2.1. Patient Cohorts and Imaging Data

We obtained six NSCLC cohorts with pathological staging information from the public domain of the cancer imaging archive (TCIA). This study was a retrospective analysis of anonymized data and institutional review board (IRB) approval was obtained at Sungkyunkwan University. All data were obtained with informed written consent. The cohorts were NSCLC-Radio-genomics [16,17,18,19], NSCLC-Radiomics-Genomics [19,20,21], CPTAC-LUAD [19,22], CPTAC-LSCC [19,23], TCGA-LUAD [19,24], and TCGA-LUSC [19,25] cohorts. The CPTAC-LUAD and TCGA-LUAD contained lung adenocarcinoma and the CPTAC-LSCC and TCGA-LUSC contained lung squamous cell carcinoma. The first two cohorts were combined and used as training and validation sets. The CPTAC-LUAD and CPTAC-LSCC cohorts were combined and used as the first test set. The TCGA-LUAD and TCGA-LUSC cohorts were combined and used as the second test set. Some patients had both contrast-enhanced and non-contrast CT, while some patients had only one. We included patients with non-contrast CT that led a total of 65 in NSCLC-Radio-genomics, 33 in NSCLC-Radiomics-Genomics, 17 in CPTAC-LUAD, 20 in CPTAC-LSCC, 13 in TCGA-LUAD, and 13 in TCGA-LUSC cases. The cases were further grouped into training (n = 90), validation (n = 8), CPTAC-test cohorts (n = 37) and TCGA-test cohort (n = 26). Details regarding patient information are given in Table 1. The six cohorts had non-contrast CT imaging performed with various scanners, obtained with the following parameters: detector collimation 0.3184 to 1.3672 mm; reconstruction interval 0.5 to 5 mm. The most typical CT imaging setting was the 0.625 mm detector collimation and 1.34 mm reconstruction interval. Some cohorts, NSCLC-Radio-genomics and NSCLC-Radiomics-Genomics, did not provide the overall pathological stage, but provided TNM staging information. TNM represents the size and extent of the main tumor, the spread to nearby lymph nodes, and the metastasis to distant sites, respectively. Thus, we computed the overall stage using the available TNM stage information provided by the open database according to the American Joint Committee on Cancer staging manual (7th version) [3]. The stages were binarized to early-stage (stage Ⅰ) and advanced-stage (stages Ⅱ-Ⅳ).

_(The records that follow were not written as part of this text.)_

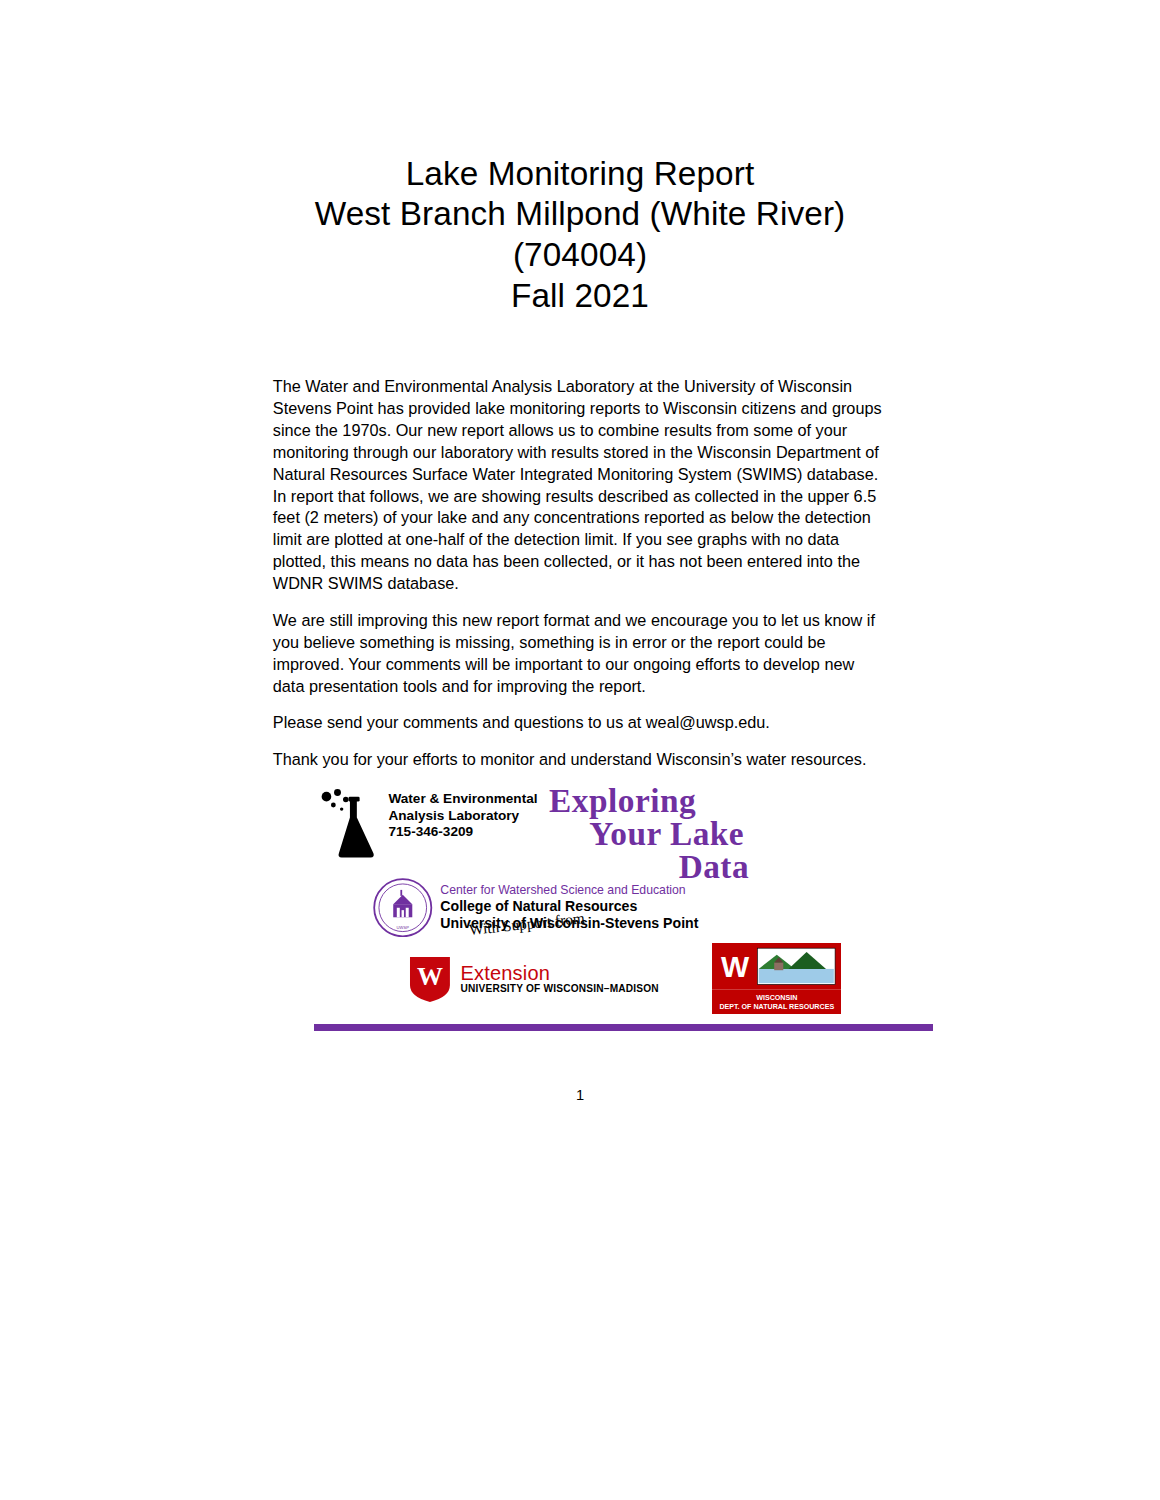Lake Monitoring Report
West Branch Millpond (White River) (704004)
Fall 2021
The Water and Environmental Analysis Laboratory at the University of Wisconsin Stevens Point has provided lake monitoring reports to Wisconsin citizens and groups since the 1970s. Our new report allows us to combine results from some of your monitoring through our laboratory with results stored in the Wisconsin Department of Natural Resources Surface Water Integrated Monitoring System (SWIMS) database. In report that follows, we are showing results described as collected in the upper 6.5 feet (2 meters) of your lake and any concentrations reported as below the detection limit are plotted at one-half of the detection limit. If you see graphs with no data plotted, this means no data has been collected, or it has not been entered into the WDNR SWIMS database.
We are still improving this new report format and we encourage you to let us know if you believe something is missing, something is in error or the report could be improved. Your comments will be important to our ongoing efforts to develop new data presentation tools and for improving the report.
Please send your comments and questions to us at weal@uwsp.edu.
Thank you for your efforts to monitor and understand Wisconsin’s water resources.
Water & Environmental
Analysis Laboratory
715-346-3209
Exploring
Your Lake
Data
UWSP
Center for Watershed Science and Education
College of Natural Resources
University of Wisconsin-Stevens Point
With Support from
W
Extension
UNIVERSITY OF WISCONSIN–MADISON
W WISCONSIN DEPT. OF NATURAL RESOURCES
1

Patient information for various cohorts.

The NSCLC-Radio-genomics and NSCLC-Radiomics-Genomics cohorts were combined into one set and we randomly split them into training cohort (n = 90) and validation cohort (n = 8) keeping the relative frequency of early- and advanced-stage (i.e., 0.63 and 0.37) similar between cohorts. The validation cohort was used to tune the hyperparameters of the two networks. We combined CPTAC-LUAD and CPTAC-LSCC cohorts to form the first test cohort (CPTAC-test, n = 37) and combined TCGA-LUAD and TCGA-LUSC to form the second test cohort (TCGA-test, n = 26). The datasets were assigned based on the data collection institutions.